Edouard (1330-1376) était le fils aîné d’Edouard III Plantagenêt et de Philippa de Hainaut. Après avoir fait ses premières armes à la bataille de Crécy (1346), il fit campagne en Aquitaine et en Poitou, faisant prisonnier le roi Jean II le Bon à Poitiers (1356) – don la rançon comprit, après quatre années de détention, la cession à l’Angleterre de plusieurs régions dont le Rouergue et le Quercy. D’où, par voie de conséquence, la frappe de pièces de monnaie à l’effigie du Prince dans la fabrique royale de Figeac.

Un Gros du Dauphin dit « florette » (1421)

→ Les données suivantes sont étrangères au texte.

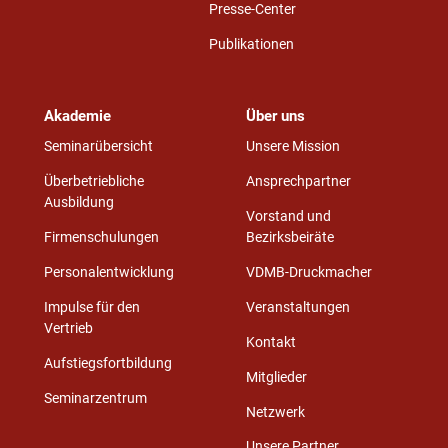
Presse-Center
Publikationen
Akademie
Über uns
Seminarübersicht
Unsere Mission
Überbetriebliche
Ansprechpartner
Ausbildung
Vorstand und
Firmenschulungen
Bezirksbeiräte
Personalentwicklung
VDMB-Druckmacher
Impulse für den
Veranstaltungen
Vertrieb
Kontakt
Aufstiegsfortbildung
Mitglieder
Seminarzentrum
Netzwerk
Unsere Partner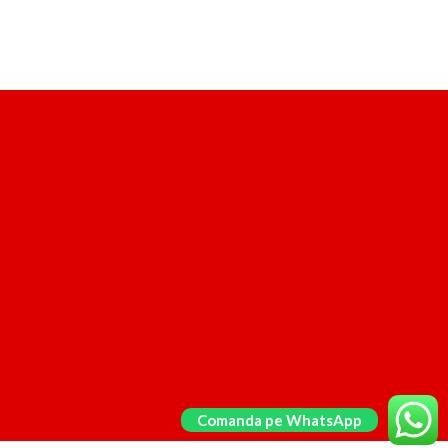
Comanda pe WhatsApp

La pièce a un diamètre de 24 mm et un poids de 1,43 gramme ; elle est d’argent. A son avers figurent trois lis placés sous une couronne royale. A son revers se trouve une croix fleurdelisée cantonnée aux 2 et 3 d’une couronne, entourée d’une devise latine signifiant : Béni sois le nom du Seigneur. Elle a été frappée sur un flan irrégulier et présente des éclatements. Il s’agit d’un Gros du Dauphin encore appelé « Florette » dont la fabrication remonte à l’année 1421, ce type de pièce ayant été mis en frappe de 1418 à 1422.

Le dauphin auquel il s’est agi de rendre ainsi hommage n’était autre que Charles (1403-1461), cinquième fils de Charles VI et d’Isabeau de Bavière, appelé à régner suite à la mort de ses frères aînés sous le nom de Charles VII – le petit Roi de Bourges, auquel une certaine Jeanne, venue de Lorraine, permit de reconstituer un royaume de France.

Il est à noter que les deux pièces décrites ici présentent le « f » caractéristique de la fabrique royale de Figeac ; et ont été reconnues authentiques.